Flowering cherries, which are members of the genus Prunus, are planted for their ornamental value. They do not bear edible fruit, but rather produce a profusion of delicate, fragrant white or pink blooms in spring. One of the most well-known flowering cherry tree plantings is in Washington, D.C.
Flowering cherries are mild climate trees that may grow to between 6 and 40 feet in size. All varieties should be planted in fast-draining soil and full sun and require regular water.
A cultivar of the Japanese flowering cherry (P. serrulata), the Kwanzan flowering cherry tolerates heat and humidity better than most others and can be planted in U.S. Department of Agriculture plant hardiness zones 5 to 9. This cultivar can grow to 30 feet and produces double, deep rose blooms in clusters. The tree blooms in midspring, and blooms may appear at the same time as young, red foliage. Leaves age to green and then orange in fall. This cultivar has stiff, upright branches that form an upside-down cone.
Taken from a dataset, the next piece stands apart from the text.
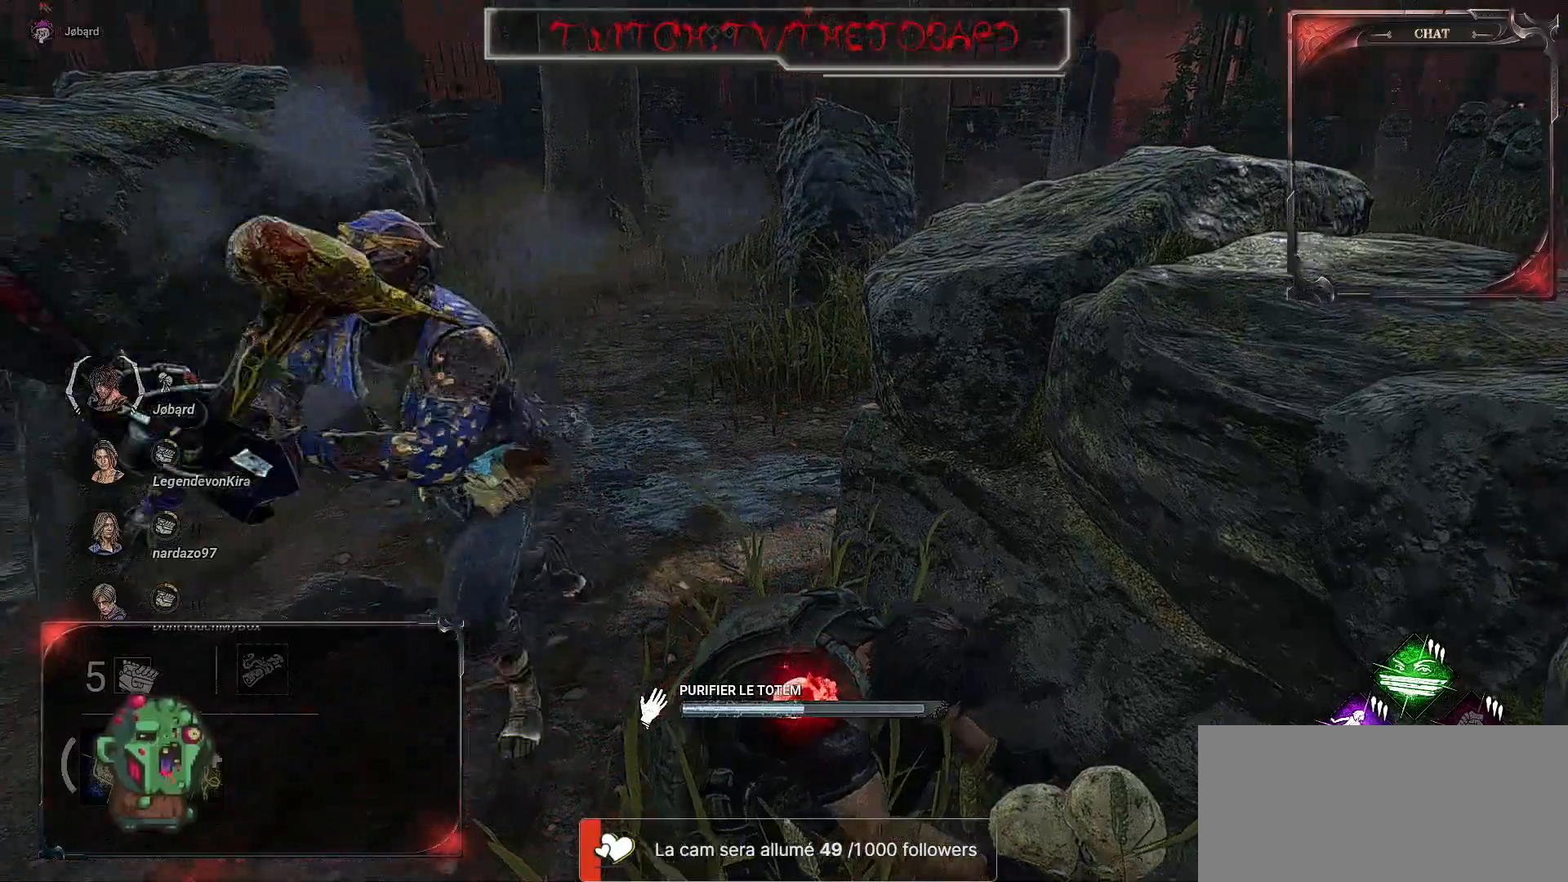
{"keys": ["d", "s", "shift"], "mouse": [], "events": [[67, "mouse_left", "up"], [167, "shift", "down"], [250, "q", "down"], [334, "q", "up"], [400, "d", "down"]]}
Snow Fountains (P. serrulata) is another Japanese flowering cherry cultivar and is among the smallest flowering cherry trees. Even when it is mature, it may be as little as 6 feet or as tall as 12 feet. An early spring bloomer, the Snow Fountains tree produces single white blooms. The foliage is glossy green, but ages to yellow or orange in fall. Snow Fountains may have curving trunks and the branches are weeping. Hardy in zones 5 to 8, it can tolerate part shade.
The Taiwan flowering cherry tree (P. campanulata) is unique among flowering cherries for its hot pink blooms. This variety is an early bloomer, and the flowers are bell-shaped, single blooms. The Taiwan flowering cherry, also known as the Formosa flowering cherry, has a graceful branch structure and can grow to 25 feet. Able to thrive in warmer climates than other varieties, this tree is hardy in zones 7b to 9. The Taiwan flowering cherry has been used to create hybrids, including the Okame cultivar, which has red blooms.
The Yoshino flowering cherry (P. yedoensis) can grow to 50 feet high and and 40 feet across and produces single, light pink blooms in the spring. This is the variety planted in Washington, D.C. Other cherry blossom festivals, including the one in Macon, Georgia, have been built around this cultivar.
Hardy in zones 5 to 8, the Yoshino flowering cherry has an Oriental branching pattern and the foliage is dark green and glossy. This tree has a rounded habit.